Méthodes et problèmes

L'œuvre dramatique

Danielle Chaperon, © 2003-2004
Dpt de Français moderne – Université de Lausanne

II.1.2. Renversement ou conflit

Pour Aristote, l'agencement des faits (l'intrigue formant un tout et comportant un commencement, un milieu et une fin) s'organisait autour d'un élément indispensable à toute tragédie: le renversement – du bonheur au malheur de préférence. C'est ce renversement qui, bouleversant le destin des personnages, suscitera chez le spectateur, la terreur et la pitié. On constate donc que, dans La Poétique, la notion de conflit est absente.
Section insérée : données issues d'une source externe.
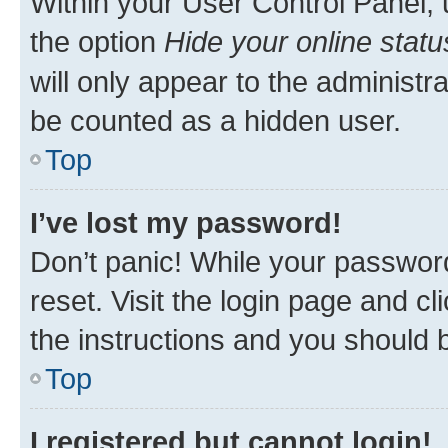
Within your User Control Panel, 
the option
Hide your online statu
will only appear to the administr
be counted as a hidden user.
Top
I’ve lost my password!
Don’t panic! While your password
reset. Visit the login page and cl
the instructions and you should b
Top
I registered but cannot login!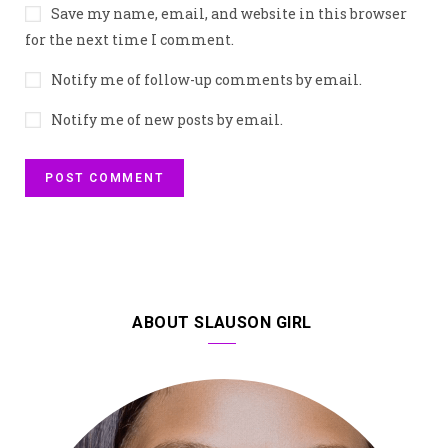
Save my name, email, and website in this browser
for the next time I comment.
Notify me of follow-up comments by email.
Notify me of new posts by email.
ABOUT SLAUSON GIRL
C'est à Hegel et à son Esthétique que nous devons une autre conception du drame clairement fondée sur le choc des valeurs, l'opposition des caractères et la violence des dialogues. Cette vision est pourtant en germe dans la dramaturgie classique française (particulièrement dans la comédie) mais elle se fortifiera surtout au long du XVIIIe siècle. Le Père Le Bossu, glosant hardiment Aristote, pouvait déjà écrire dans son Traité du poème épique (1707):

Dans les causes d'une action, on remarque deux plans opposés: le premier et principal est celui du héros, le second comprend les desseins qui nuisent au projet du héros. Ces causes opposées produisent aussi des effets contraires, savoir des efforts de la part du héros pour exécuter son plan, et des efforts contraires de la part de ceux qui le traversent. Comme les causes et les desseins, tant du héros que des autres personnages du poème, forment le commencement de l'action, les efforts contraires en forment le milieu. C'est là que se forme le nœud ou l'intrigue, en quoi consiste la plus grande partie du poème.

L'article Action de l'Encyclopédie, rédigé par l'abbé Mallet, adoptera et citera cette définition. L'abbé Batteux, dans Les Beaux-Arts réduits à un même principe (1746), distinguait quant à lui plus simplement: 1° une entreprise (le commencement), 2° des obstacles (le milieu), 3° le succès ou l'échec (la fin).

Aux XIXe siècle, le théâtre explorera un nouveau type de conflit, non plus intersubjectif mais intrasubjectif: les conflits intérieurs. Freud distingue ce qu'il appelle le drame psychologique (qui oppose deux mouvements intérieurs conscients) et le drame psychopathologique (où s'affrontent un mouvement conscient et une pulsion inconsciente). Dans la seconde moitié du XXe siècle, le conflit disparaît à mesure que seront déconstruites successivement les notions d'intrigue, de personnage et de dialogue.